Failure to pay one’s debts is the first step on the road to bankruptcy. However, before the provisions of the 1985 Act (as amended) can be invoked by creditors in an attempt to have outstanding debts settled, the debtor must be ‘insolvent’. There are three possible states of insolvency
What are the three possible states of insolvency?
1) Absolute insolvency
⁃ This is where your total debts are greater than your total assets. A number of businesses trade perfectly despite being ‘absolutely insolvent’ (e.g. Hamilton Accidemicals, Eurotunnel).
⁃ But if you are absolutely insolvent and practically insolvent then you have a big problem.
⁃ If a debtor is absolutely insolvent and gives away assets or sells them under value these transactions may be liable to reduction.
2) Practical insolvency
⁃ This is ‘cash flow insolvency’ - where the debtor does not have the cash to pay debts as they fall due. So while the debtor may have assets greater than liabilities, they may just not be readily liquid.
⁃ (E.g. castle owner who can’t pay for repairs).
⁃ Practical insolvency doesn’t necessarily mean you are going to enter a formal insolvency process. It does typically lead to a trigger to various enforcement processes - your creditors are more likely to do diligence against you.
⁃ Absolute and practical insolvency are two tests listed in s 1(2)(iii) of the Insolvency Act 1986 to identify when a company is unable to pay its debts. And if it is unable to pay its debts then you can initiate the administration procedure or liquidation.
3) Apparent insolvency
⁃ This is a statutory test. Under s 7 of the Bankruptcy (S) Act 1985 gives you a list[ a. sequestrated or made bankrupt in UK
b. debtor gives written notice to creditors that he has ceased to pay debts
ba. Becomes subject to insolvency in EU member state other than UK
c. i debtor grants trust deed to creditors
c. ii charge for payment served on debtor and expires without payment
c iv. decree of adjudication is granted
c vi debt payment programme under 2002 Act is revoked
d. creditor owed prescribed amount (£750) serves statutory demand for payment and denial of debt by debtor or no payment of debt within 3 weeks] of events.
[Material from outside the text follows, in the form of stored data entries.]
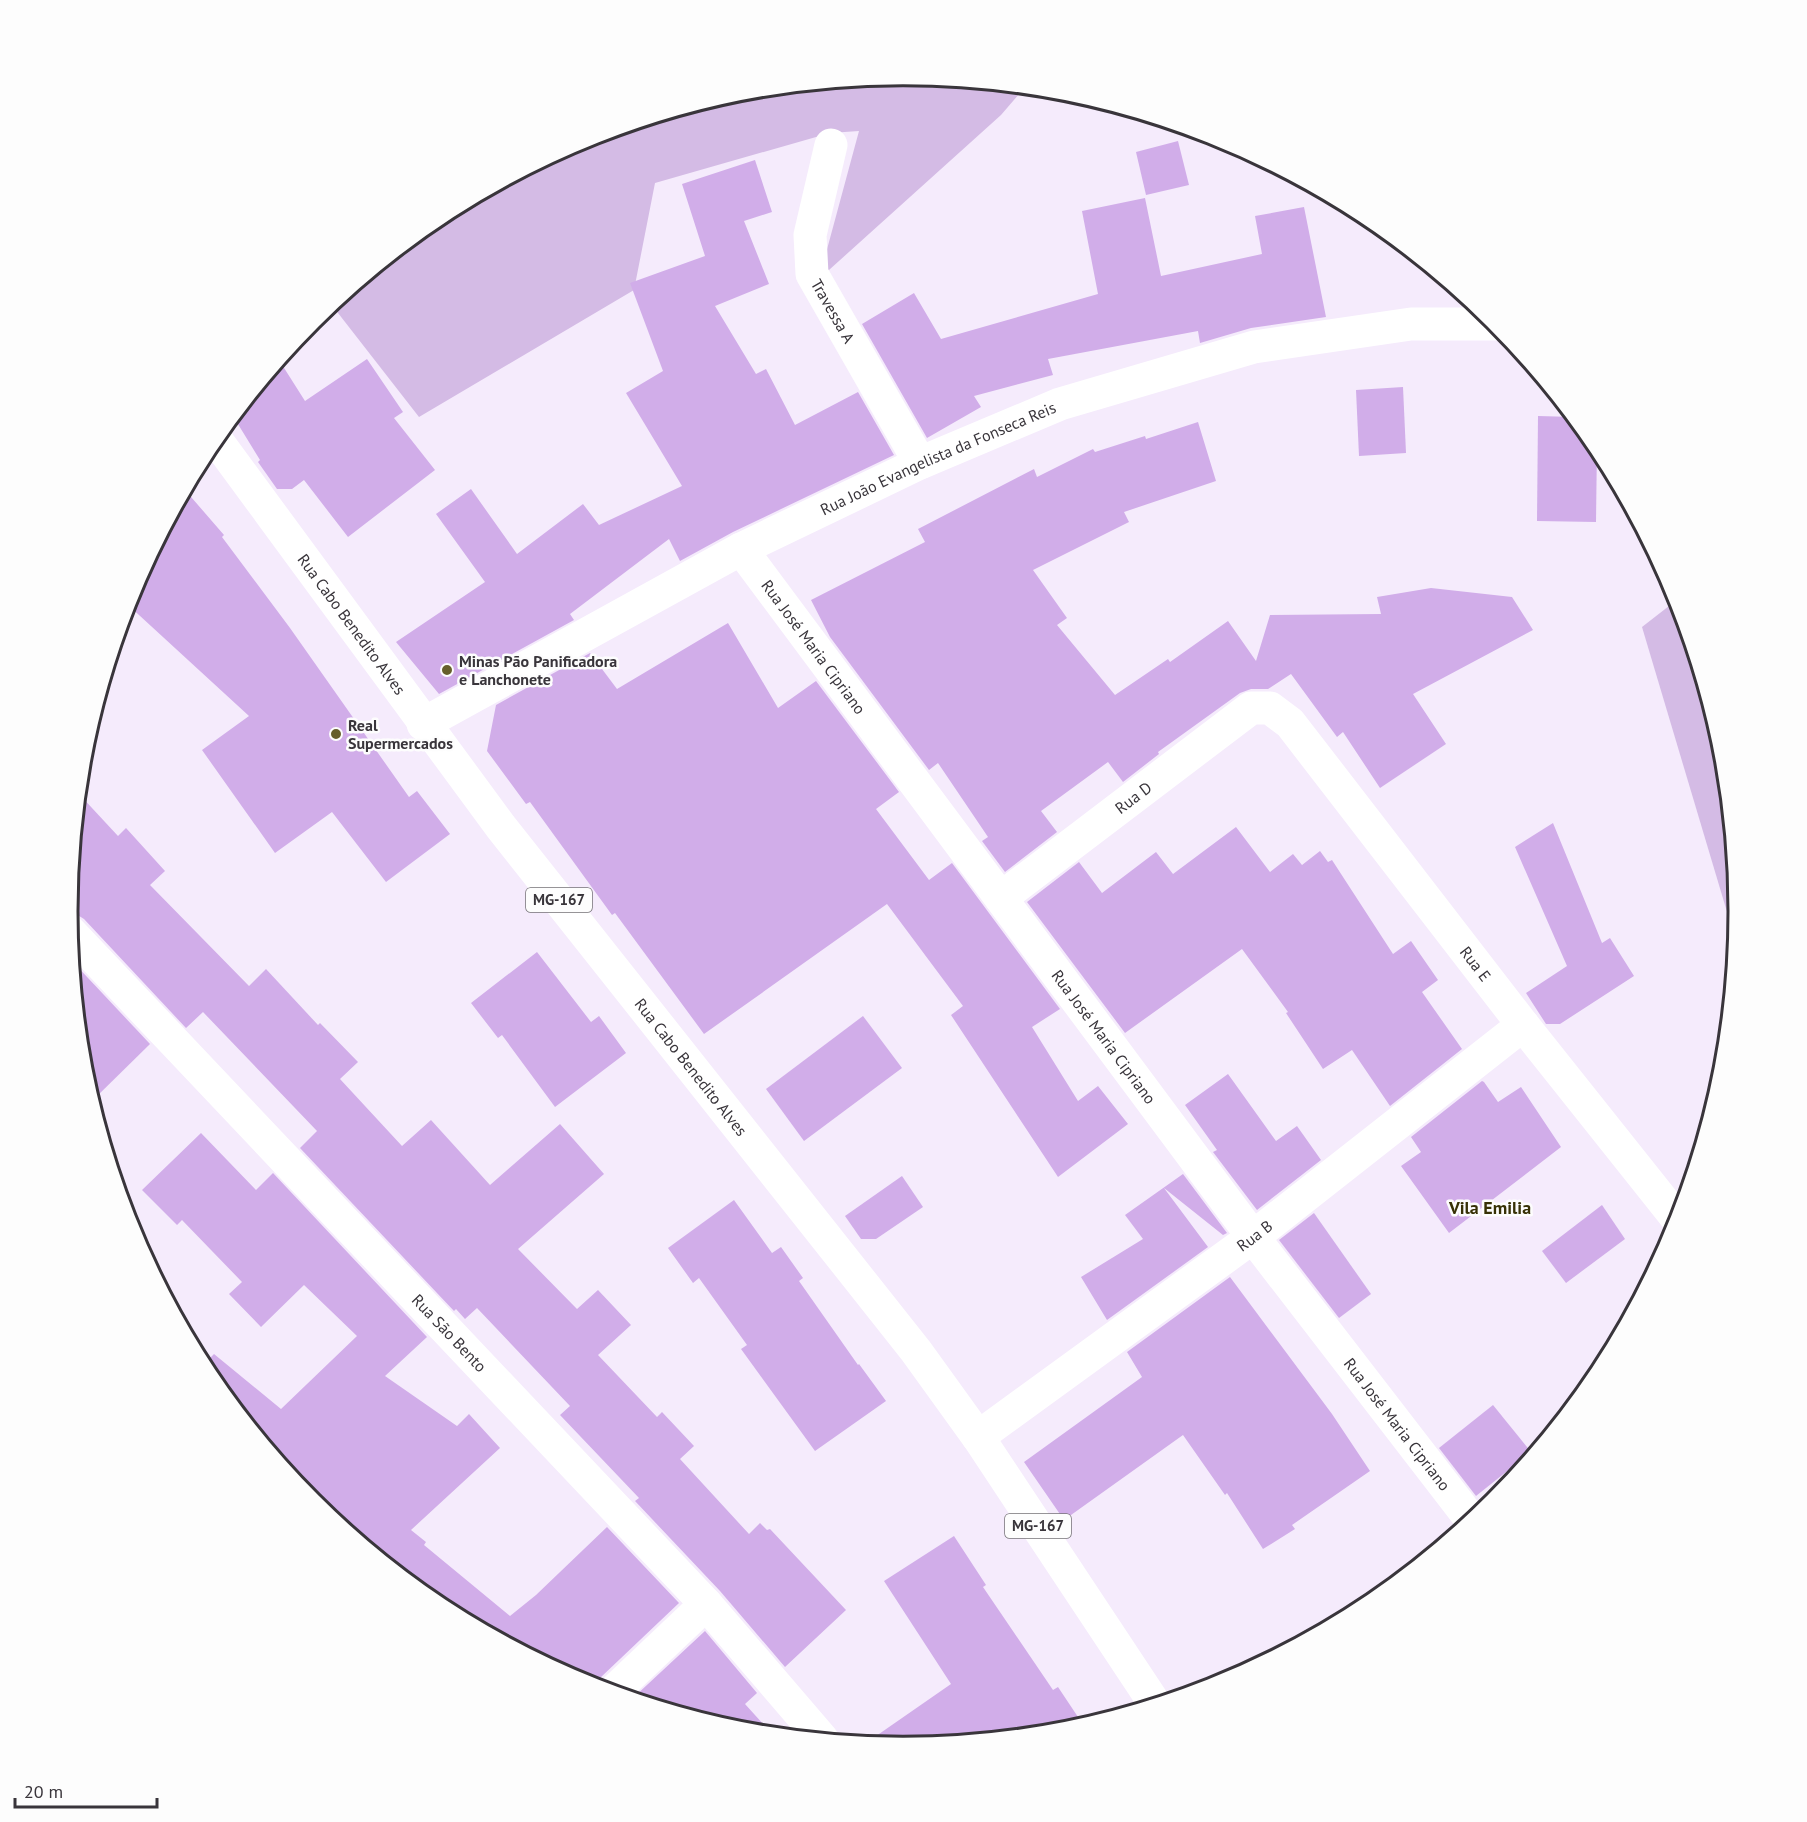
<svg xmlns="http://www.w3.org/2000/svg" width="1807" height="1822" font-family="'PT Sans',sans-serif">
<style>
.green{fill:#d4bbe5}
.building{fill:#d1ade9}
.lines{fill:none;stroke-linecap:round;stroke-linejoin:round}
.street{stroke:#fff;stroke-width:33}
.primary{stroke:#fff;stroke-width:33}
.poi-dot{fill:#665f2b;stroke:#fdfdfd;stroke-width:2}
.labels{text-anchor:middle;stroke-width:5;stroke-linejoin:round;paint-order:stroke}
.shield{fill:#fdfdfd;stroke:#747175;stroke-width:1.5}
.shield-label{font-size:15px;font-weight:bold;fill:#39353b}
.street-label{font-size:16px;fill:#39353b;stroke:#fdfdfd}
.poi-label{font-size:16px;font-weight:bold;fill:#39353b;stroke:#fdfdfd;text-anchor:start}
.neighbourhood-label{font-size:18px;font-weight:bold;fill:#373106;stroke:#fdfdfd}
.rim{fill:none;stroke:#39353b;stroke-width:3}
</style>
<rect width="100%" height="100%" fill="#f5ebfc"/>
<g class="green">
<path d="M 904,75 L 1025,87 L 1001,115 L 819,279 L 859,131 L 830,133 L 655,183 L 634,290 L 419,417 L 331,304 L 439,216 L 584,139 L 741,91 Z"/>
<path d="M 1678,599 L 1723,748 L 1739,911 L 1736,942 L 1642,627 Z"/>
</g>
<g class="building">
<path d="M 1178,141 L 1189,185 L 1146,195 L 1136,152 Z"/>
<path d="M 755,160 L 772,212 L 744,221 L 769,284 L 715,306 L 756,374 L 766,369 L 795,425 L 858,392 L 894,455 L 733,532 L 680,561 L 669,539 L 570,614 L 574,620 L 439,694 L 396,642 L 485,582 L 436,514 L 471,489 L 517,554 L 583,504 L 599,525 L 682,486 L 626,393 L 663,371 L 630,283 L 705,256 L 682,184 Z"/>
<path d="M 1145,198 L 1161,276 L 1262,254 L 1255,216 L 1304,207 L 1326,317 L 1251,328 L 1200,343 L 1198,331 L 1048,359 L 1053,375 L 974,396 L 981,407 L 927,438 L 862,324 L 914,293 L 941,339 L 1098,294 L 1082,211 Z"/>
<path d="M 367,359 L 403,412 L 394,418 L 435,470 L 348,537 L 304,480 L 292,489 L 277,489 L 258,462 L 260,460 L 233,416 L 279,360 L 305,401 Z"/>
<path d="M 1403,387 L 1406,453 L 1359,456 L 1356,390 Z"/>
<path d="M 1538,416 L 1574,417 L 1597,445 L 1596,522 L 1537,521 Z"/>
<path d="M 1198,422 L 1216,481 L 1124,512 L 1129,522 L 1033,570 L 1067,618 L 1057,625 L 1115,695 L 1168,659 L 1170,662 L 1228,621 L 1256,661 L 1270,615 L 1381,614 L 1377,597 L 1431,588 L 1512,597 L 1533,630 L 1413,694 L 1446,744 L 1380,788 L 1343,732 L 1337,737 L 1291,674 L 1268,689 L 1251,689 L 1240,693 L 1158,752 L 1159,754 L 1123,782 L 1108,762 L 1041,811 L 1057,832 L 1005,872 L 982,841 L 988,837 L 938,763 L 929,770 L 830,637 L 811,600 L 925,542 L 918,529 L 1034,469 L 1037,477 L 1093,449 L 1095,452 L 1145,436 L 1146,439 Z"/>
<path d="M 185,490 L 224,535 L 222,537 L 290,628 L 409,797 L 417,791 L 450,834 L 386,882 L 332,812 L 275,853 L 202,750 L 249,716 L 127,604 L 131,591 Z"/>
<path d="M 728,623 L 778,708 L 816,681 L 899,792 L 876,809 L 929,880 L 952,863 L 1060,1009 L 1032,1027 L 1078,1101 L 1098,1086 L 1128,1124 L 1058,1177 L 951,1015 L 963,1006 L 887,904 L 704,1034 L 615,913 L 612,915 L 530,802 L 526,804 L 487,751 L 496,705 L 590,653 L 617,689 Z"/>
<path d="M 79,794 L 118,836 L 126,828 L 165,871 L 150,885 L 249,986 L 266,969 L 318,1025 L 320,1023 L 358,1062 L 340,1079 L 402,1146 L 431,1120 L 490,1185 L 560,1124 L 604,1174 L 518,1249 L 577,1309 L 598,1290 L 631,1325 L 598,1355 L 657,1417 L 662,1412 L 694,1446 L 680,1459 L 749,1534 L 760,1523 L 767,1530 L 770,1529 L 846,1610 L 785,1667 L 720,1591 L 635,1501 L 639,1498 L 560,1415 L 570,1406 L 477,1308 L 465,1319 L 456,1309 L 454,1311 L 300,1148 L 317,1131 L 203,1012 L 186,1028 L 84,919 L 76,914 L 68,914 Z"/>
<path d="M 1553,823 L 1602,943 L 1610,938 L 1634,976 L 1560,1024 L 1546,1024 L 1526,993 L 1567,966 L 1515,847 Z"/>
<path d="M 1236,827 L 1270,872 L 1293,854 L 1302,865 L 1320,851 L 1328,862 L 1332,860 L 1393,954 L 1411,941 L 1438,980 L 1422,992 L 1462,1049 L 1390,1106 L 1352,1050 L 1323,1069 L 1286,1013 L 1288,1012 L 1242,949 L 1125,1033 L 1027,902 L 1079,862 L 1102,893 L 1156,852 L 1173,874 Z"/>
<path d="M 537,952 L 591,1022 L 599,1016 L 626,1053 L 555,1107 L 502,1035 L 498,1038 L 471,1003 Z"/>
<path d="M 73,962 L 150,1044 L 92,1101 L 84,1074 Z"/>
<path d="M 863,1016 L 902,1068 L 804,1141 L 766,1089 Z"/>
<path d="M 1228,1074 L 1276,1141 L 1297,1126 L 1321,1160 L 1257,1210 L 1213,1152 L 1217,1150 L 1185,1105 Z"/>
<path d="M 1482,1081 L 1484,1082 L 1498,1102 L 1521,1087 L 1561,1147 L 1449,1233 L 1401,1166 L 1421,1152 L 1411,1137 Z"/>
<path d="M 201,1133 L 256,1190 L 273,1173 L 427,1337 L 385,1376 L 457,1426 L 469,1414 L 500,1448 L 411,1530 L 426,1542 L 424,1545 L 510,1616 L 536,1595 L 607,1527 L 679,1603 L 600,1678 L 595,1687 L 583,1683 L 439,1606 L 313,1502 L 208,1375 L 203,1365 L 214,1354 L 281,1409 L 357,1336 L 304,1285 L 261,1327 L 229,1294 L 242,1282 L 182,1220 L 177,1225 L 142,1190 Z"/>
<path d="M 1183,1174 L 1227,1233 L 1223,1235 L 1164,1188 L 1208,1247 L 1107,1320 L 1081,1277 L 1143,1239 L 1125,1215 Z"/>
<path d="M 902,1176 L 923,1207 L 876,1239 L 861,1239 L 845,1216 Z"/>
<path d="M 734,1200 L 772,1253 L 781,1247 L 803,1278 L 799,1281 L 858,1365 L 859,1364 L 886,1401 L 815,1451 L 741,1349 L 747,1345 L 699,1278 L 693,1283 L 668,1248 Z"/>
<path d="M 1602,1205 L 1625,1239 L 1566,1283 L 1542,1251 Z"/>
<path d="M 1314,1213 L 1371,1294 L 1339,1318 L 1279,1240 Z"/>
<path d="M 1230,1277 L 1332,1414 L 1370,1471 L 1292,1525 L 1295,1529 L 1263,1549 L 1227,1493 L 1225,1495 L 1183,1435 L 1064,1520 L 1024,1462 L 1142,1377 L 1127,1352 Z"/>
<path d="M 1493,1405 L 1531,1452 L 1476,1496 L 1439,1448 Z"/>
<path d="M 954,1536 L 986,1585 L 983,1587 L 1053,1690 L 1058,1687 L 1084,1726 L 1066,1731 L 903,1747 L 866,1743 L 951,1684 L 884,1581 Z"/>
<path d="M 705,1631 L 757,1693 L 745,1704 L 772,1734 L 740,1731 L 633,1698 Z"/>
</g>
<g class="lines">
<g class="street">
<path id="s1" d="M 831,145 L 810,235 L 812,274 L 920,463"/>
<path id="s2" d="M 741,549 L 1253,1237 L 1472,1521"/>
<path id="s3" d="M 423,724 L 741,549 L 920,463 L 1060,404 L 1254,347 L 1411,324 L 1498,324"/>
<path id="s4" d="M 1001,898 L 1251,708 L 1270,708 L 1290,723 L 1523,1025 L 1679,1221"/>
<path id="s5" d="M 70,932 L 706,1604 L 822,1739"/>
<path id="s6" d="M 978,1437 L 1253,1237 L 1523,1025"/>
<path d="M 613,1692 L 706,1604"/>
</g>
<path class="primary" id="s7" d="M 215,438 L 501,827 L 916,1351 L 978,1437 L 1155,1704"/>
</g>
<g class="poi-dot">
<circle cx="447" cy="670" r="6"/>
<circle cx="336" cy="734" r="6"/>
</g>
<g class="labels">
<g class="shield">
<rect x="526" y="888" width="66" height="24" rx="4.5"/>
<rect x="1005" y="1514" width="66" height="24" rx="4.5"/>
</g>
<g class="shield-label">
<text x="559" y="905">MG-167</text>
<text x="1038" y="1531">MG-167</text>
</g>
<g class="street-label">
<text dy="6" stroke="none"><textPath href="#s1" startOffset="174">Travessa A</textPath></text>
<text dy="6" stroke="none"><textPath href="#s3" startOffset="580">Rua João Evangelista da Fonseca Reis</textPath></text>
<text dy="6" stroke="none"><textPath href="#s7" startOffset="231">Rua Cabo Benedito Alves</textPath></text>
<text dy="6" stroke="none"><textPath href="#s2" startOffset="122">Rua José Maria Cipriano</textPath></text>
<text dy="6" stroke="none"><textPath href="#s4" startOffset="166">Rua D</textPath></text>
<text dy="6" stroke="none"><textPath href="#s4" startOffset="662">Rua E</textPath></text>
<text dy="6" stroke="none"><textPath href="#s2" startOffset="608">Rua José Maria Cipriano</textPath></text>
<text dy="6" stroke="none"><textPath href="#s7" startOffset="789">Rua Cabo Benedito Alves</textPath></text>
<text dy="6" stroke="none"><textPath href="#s6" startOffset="342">Rua B</textPath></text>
<text dy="6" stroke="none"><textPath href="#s5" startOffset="552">Rua São Bento</textPath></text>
<text dy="6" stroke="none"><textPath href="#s2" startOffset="1094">Rua José Maria Cipriano</textPath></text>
</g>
<g class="poi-label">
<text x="459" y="667">Minas Pão Panificadora<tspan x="459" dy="18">e Lanchonete</tspan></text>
<text x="348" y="731">Real<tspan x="348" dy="18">Supermercados</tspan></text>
</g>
<g class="neighbourhood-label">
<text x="1490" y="1214">Vila Emilia</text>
</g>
</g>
<path d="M0 0H1807V1822H0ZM78 911a825 825 0 1 1 1650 0a825 825 0 1 1-1650 0Z" fill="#fdfdfd" fill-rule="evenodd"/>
<path class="rim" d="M78 911a825 825 0 1 1 1650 0a825 825 0 1 1-1650 0Z"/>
<path d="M15 1798v9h142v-9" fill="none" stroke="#39353b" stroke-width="3"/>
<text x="24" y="1798" font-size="18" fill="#39353b" stroke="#fdfdfd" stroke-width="4.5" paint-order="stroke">20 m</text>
</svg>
If one of these things happens then you are deemed to be apparently insolvent. The s 7 list applies to ALL PERSONS: COMPANIES AND NATURAL PERSONS.
⁃ The most important in the list for our purposes is s 7(1)(c)(ii) - charge for payment served on debtor and expires without payment, or s 7(1)(c)(iii) - a deed of adjudication is granted over the debtor’s assets.
In the case of (ca), (cb), and (cc) s 7 (1A) provides that there is no apparent insolvency triggered if the debtor was able and willing to pay debts as they fall due, or the debtor had a restraining order that made payment impossible).
⁃ A charge for payment is where a creditor who wishes to carry out arrestment or attachment must give notice to the debtor (by a charge for payment) of a period of time for them to pay and that if they don’t pay apparent insolvency is triggered.
When do unpaid employees get paid in cases of insolvency?
[[[[NB unpaid employees get paid before unsecured creditors (they are preferential creditors)]]]][ Just stuck this in here so i don’t forget.]
Why is it important to determine which form of insolvency applies to a particular debtor?
Because different consequences flow from the different forms of insolvency. Absolute insolvency is largely relevant to gratuitous alienations and unfair preferences. Apparent insolvency is very important for equalisation of diligence and sequestration petitions. It may also be important for termination of contracts.
It is important to note that rules on gratuitous alienations and unfair preferences apply equally to individuals and registered companies. Also companies can be absolutely or apparently insolvent.